#### [Work required]
Check each line of the records below for the word "same" and give the number of lines that have it, with nothing added.

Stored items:
***

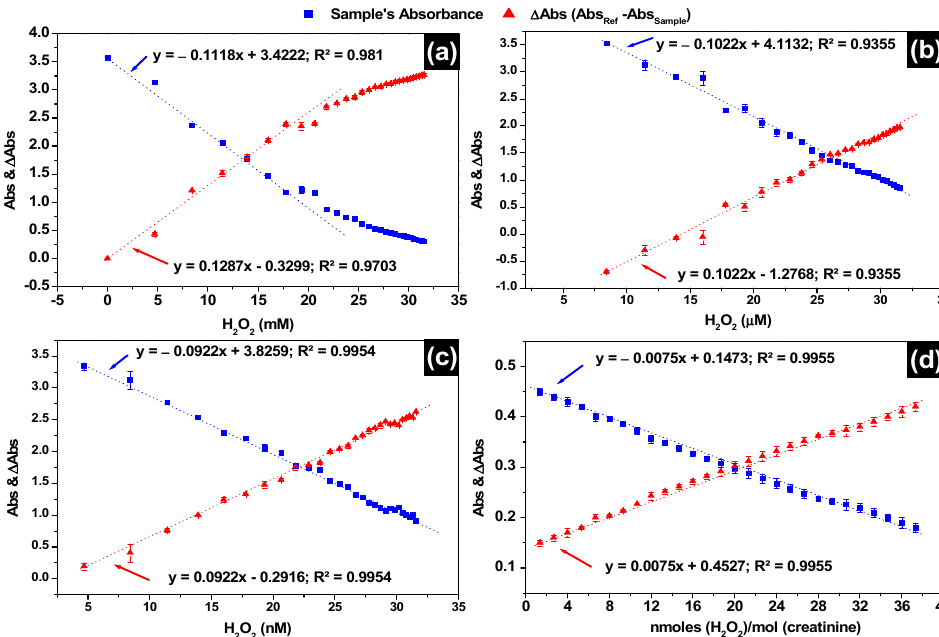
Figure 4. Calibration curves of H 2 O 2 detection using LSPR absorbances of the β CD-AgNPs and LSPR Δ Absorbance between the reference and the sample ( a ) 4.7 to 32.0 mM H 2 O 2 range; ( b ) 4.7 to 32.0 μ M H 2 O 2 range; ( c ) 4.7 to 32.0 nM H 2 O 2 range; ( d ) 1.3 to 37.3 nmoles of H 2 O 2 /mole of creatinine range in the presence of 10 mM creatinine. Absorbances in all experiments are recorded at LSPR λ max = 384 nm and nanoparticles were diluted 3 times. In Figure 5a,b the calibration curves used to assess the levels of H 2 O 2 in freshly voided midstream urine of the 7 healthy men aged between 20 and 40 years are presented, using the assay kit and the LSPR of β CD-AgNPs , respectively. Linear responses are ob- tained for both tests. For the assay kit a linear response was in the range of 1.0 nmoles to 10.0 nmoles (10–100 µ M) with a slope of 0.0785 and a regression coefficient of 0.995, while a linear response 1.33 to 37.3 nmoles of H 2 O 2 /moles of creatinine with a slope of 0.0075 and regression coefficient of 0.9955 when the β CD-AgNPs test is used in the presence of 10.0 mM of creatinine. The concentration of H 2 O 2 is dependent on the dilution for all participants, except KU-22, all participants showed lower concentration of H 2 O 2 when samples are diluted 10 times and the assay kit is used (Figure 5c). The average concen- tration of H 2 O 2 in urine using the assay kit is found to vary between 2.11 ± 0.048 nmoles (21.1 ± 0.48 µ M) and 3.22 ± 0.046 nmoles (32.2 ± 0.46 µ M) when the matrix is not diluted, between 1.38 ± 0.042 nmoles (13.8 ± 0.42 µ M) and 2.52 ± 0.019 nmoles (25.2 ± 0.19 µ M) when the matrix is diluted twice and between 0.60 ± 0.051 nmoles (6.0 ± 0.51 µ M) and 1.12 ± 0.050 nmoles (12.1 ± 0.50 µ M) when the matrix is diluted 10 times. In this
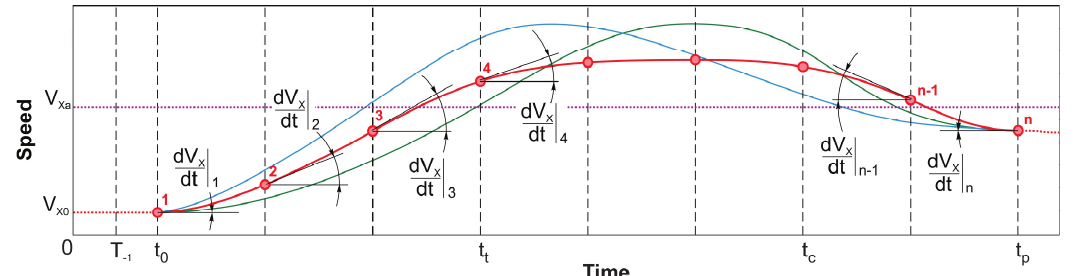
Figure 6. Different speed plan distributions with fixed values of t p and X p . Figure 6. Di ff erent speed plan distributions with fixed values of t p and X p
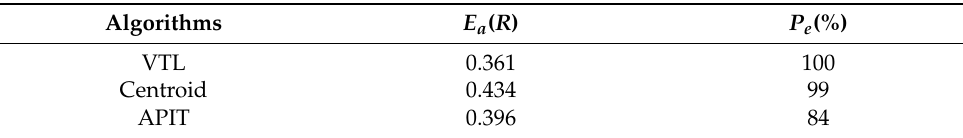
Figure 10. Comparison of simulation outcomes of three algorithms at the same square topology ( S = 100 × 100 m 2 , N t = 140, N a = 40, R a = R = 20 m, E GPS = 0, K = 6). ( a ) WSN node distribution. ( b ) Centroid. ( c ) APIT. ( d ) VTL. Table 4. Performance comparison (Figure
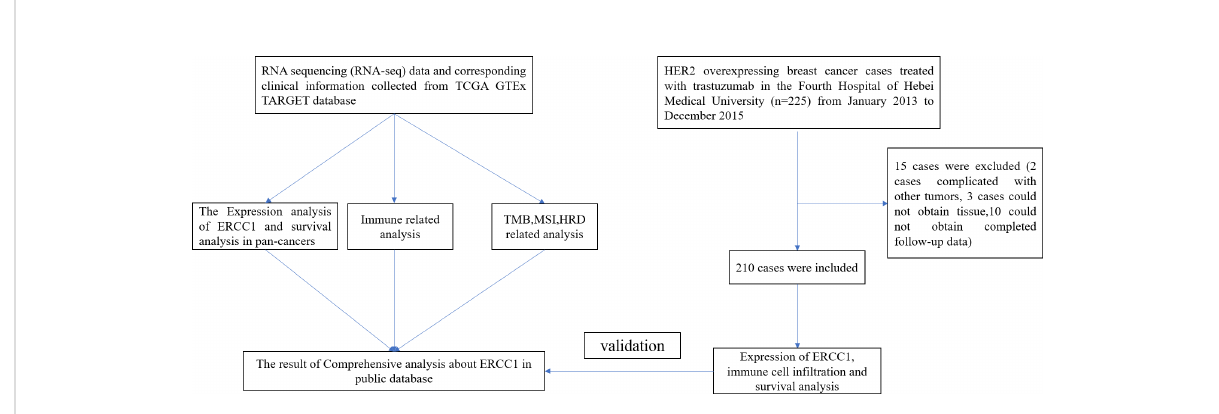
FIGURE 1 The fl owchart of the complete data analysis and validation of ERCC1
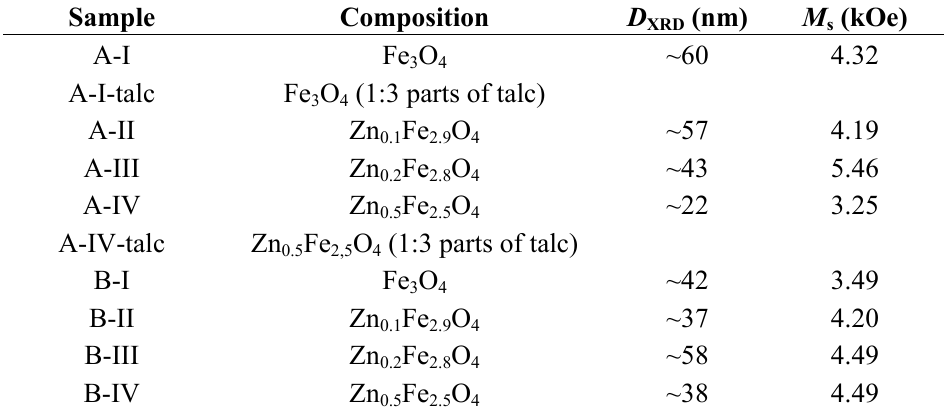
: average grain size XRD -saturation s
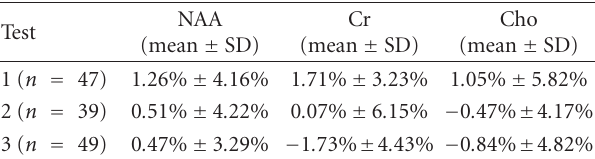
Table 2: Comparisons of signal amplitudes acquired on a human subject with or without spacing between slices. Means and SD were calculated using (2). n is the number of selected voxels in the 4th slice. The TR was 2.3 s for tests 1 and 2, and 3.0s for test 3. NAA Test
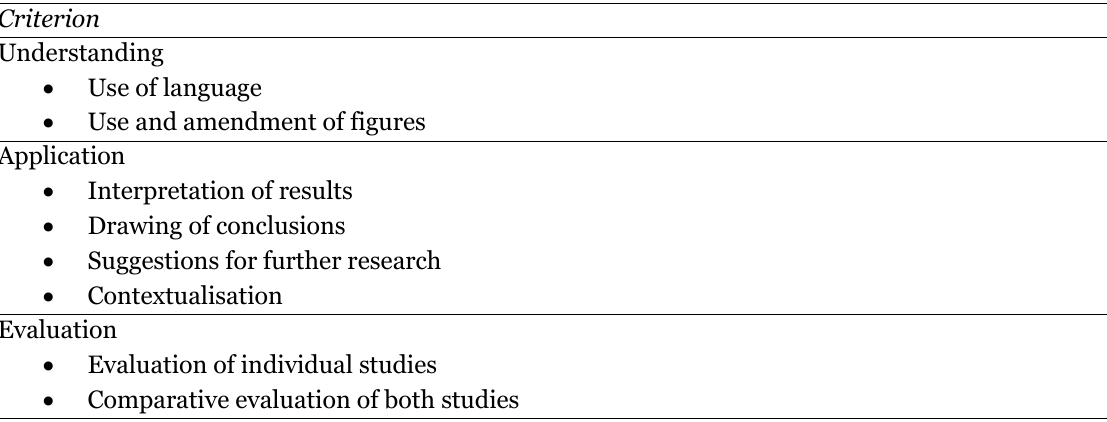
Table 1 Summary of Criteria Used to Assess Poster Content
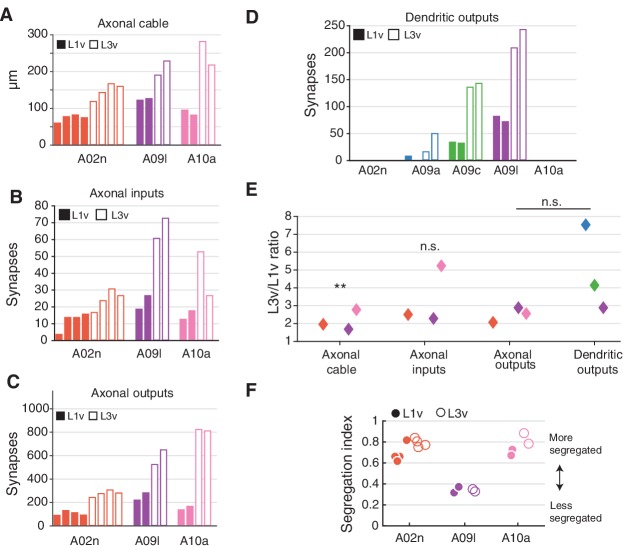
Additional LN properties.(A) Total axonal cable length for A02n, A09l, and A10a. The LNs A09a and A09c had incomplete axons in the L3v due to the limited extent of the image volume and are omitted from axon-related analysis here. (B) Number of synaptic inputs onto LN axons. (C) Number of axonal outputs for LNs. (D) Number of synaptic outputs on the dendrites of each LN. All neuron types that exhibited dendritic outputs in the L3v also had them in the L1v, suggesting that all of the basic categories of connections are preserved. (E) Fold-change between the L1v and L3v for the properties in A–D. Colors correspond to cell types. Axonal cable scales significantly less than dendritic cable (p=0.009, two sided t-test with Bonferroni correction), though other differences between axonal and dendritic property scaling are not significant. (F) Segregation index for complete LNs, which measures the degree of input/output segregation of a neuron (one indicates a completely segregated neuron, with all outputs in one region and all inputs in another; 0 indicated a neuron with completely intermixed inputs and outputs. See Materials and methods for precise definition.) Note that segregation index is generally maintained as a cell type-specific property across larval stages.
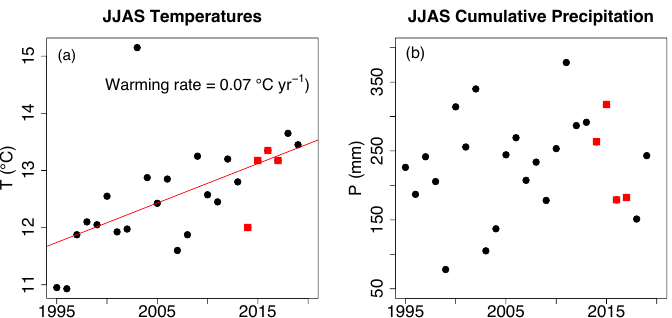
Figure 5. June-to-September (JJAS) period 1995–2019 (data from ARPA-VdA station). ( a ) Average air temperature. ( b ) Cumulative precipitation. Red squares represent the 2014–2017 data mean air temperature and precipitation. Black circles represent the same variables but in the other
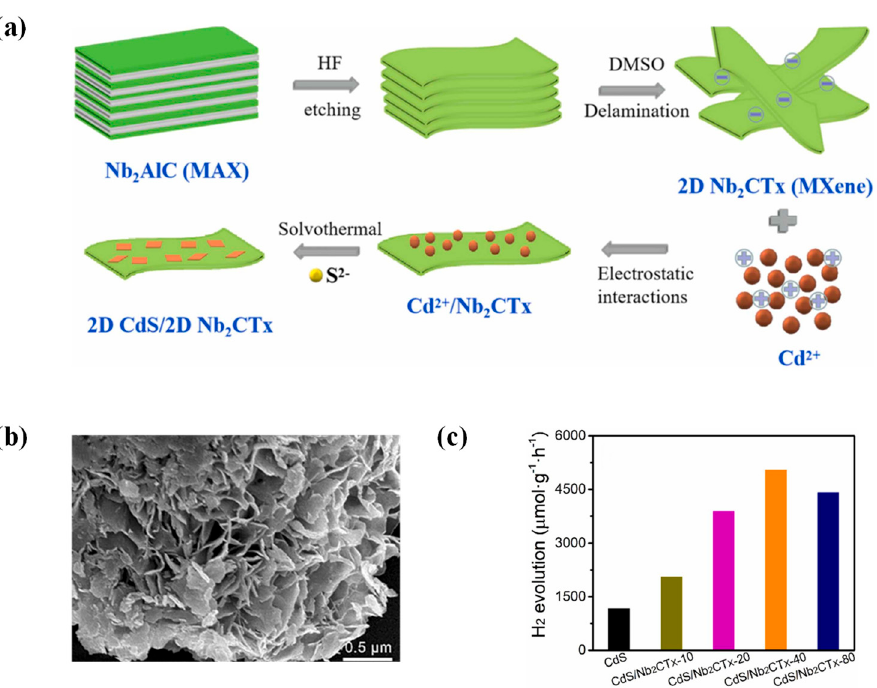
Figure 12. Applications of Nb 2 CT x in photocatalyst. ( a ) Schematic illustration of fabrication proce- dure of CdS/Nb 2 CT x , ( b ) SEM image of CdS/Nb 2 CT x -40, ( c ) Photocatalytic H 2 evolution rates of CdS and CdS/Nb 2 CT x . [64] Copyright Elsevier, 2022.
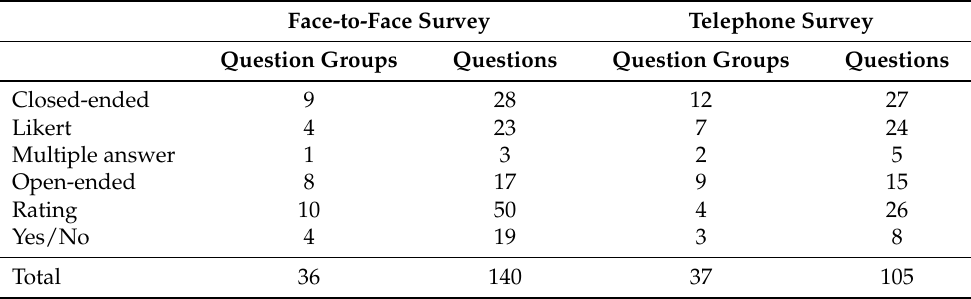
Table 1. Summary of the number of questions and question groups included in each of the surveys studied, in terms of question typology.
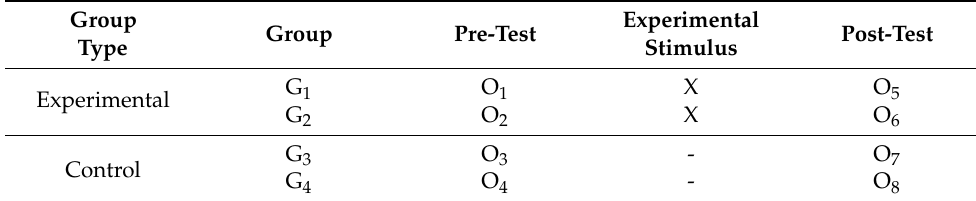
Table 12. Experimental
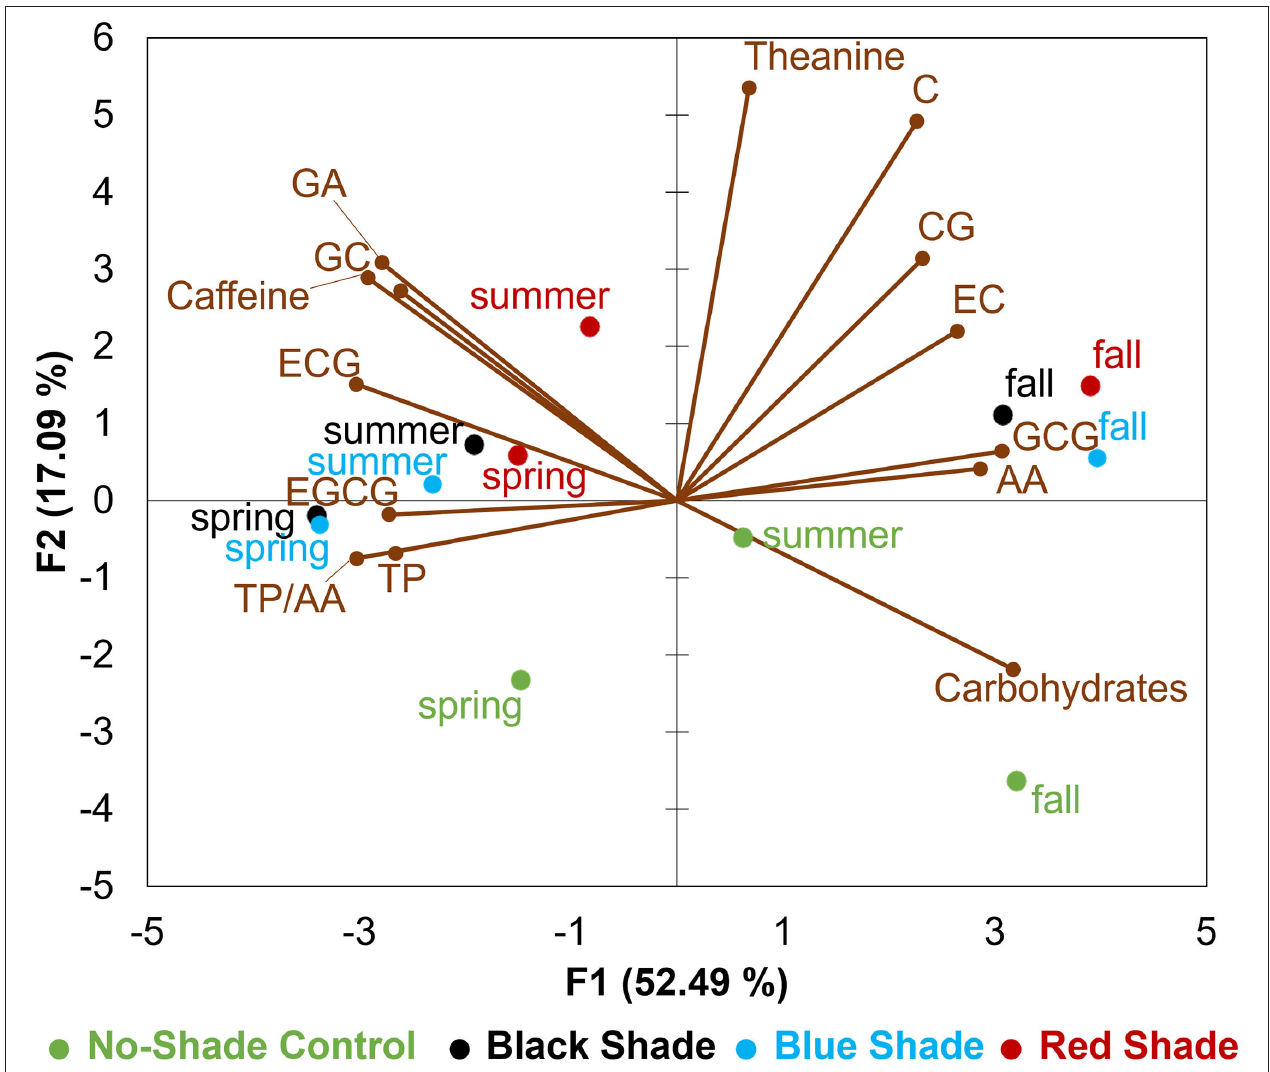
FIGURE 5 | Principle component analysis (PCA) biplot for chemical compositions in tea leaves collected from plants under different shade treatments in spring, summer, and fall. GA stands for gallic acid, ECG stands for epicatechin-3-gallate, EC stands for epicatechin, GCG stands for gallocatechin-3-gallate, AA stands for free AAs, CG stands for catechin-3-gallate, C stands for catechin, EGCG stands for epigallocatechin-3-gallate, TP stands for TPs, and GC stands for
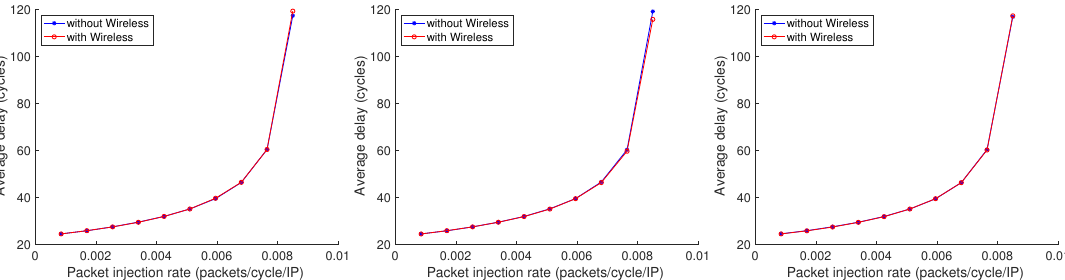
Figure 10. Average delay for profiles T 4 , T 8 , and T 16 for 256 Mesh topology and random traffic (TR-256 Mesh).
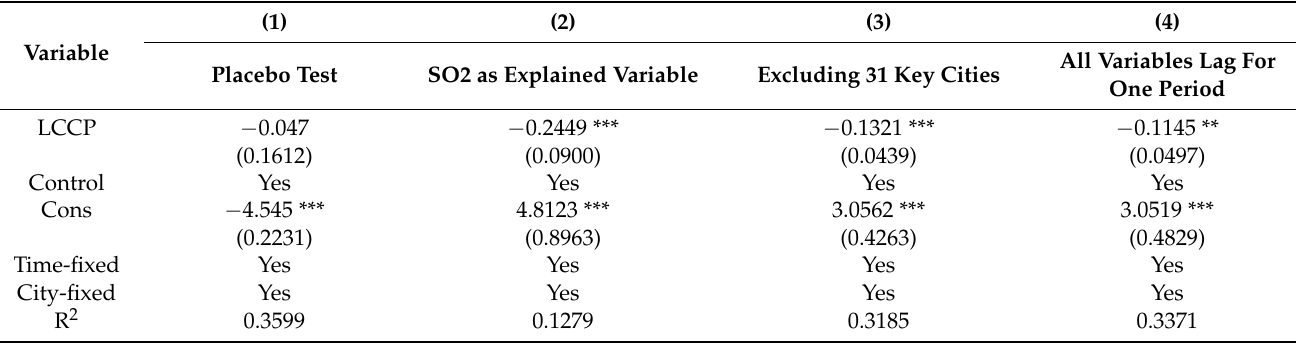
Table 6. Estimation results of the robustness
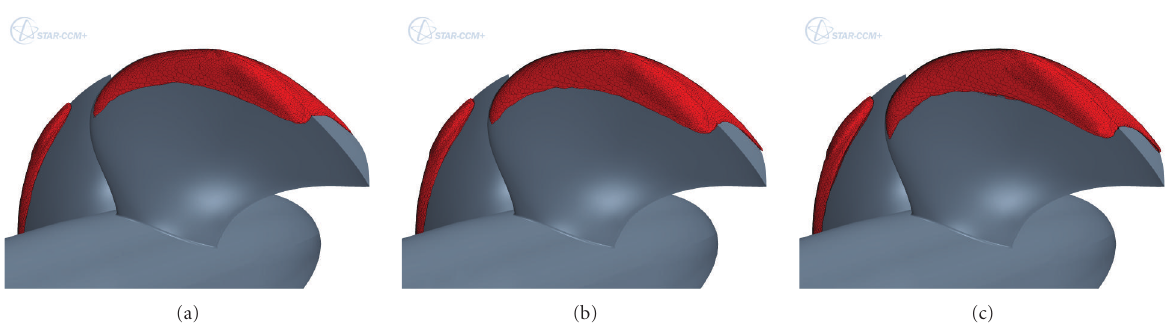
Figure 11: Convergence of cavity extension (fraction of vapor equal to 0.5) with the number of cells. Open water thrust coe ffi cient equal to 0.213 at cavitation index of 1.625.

***

#### [Solution for this task]
2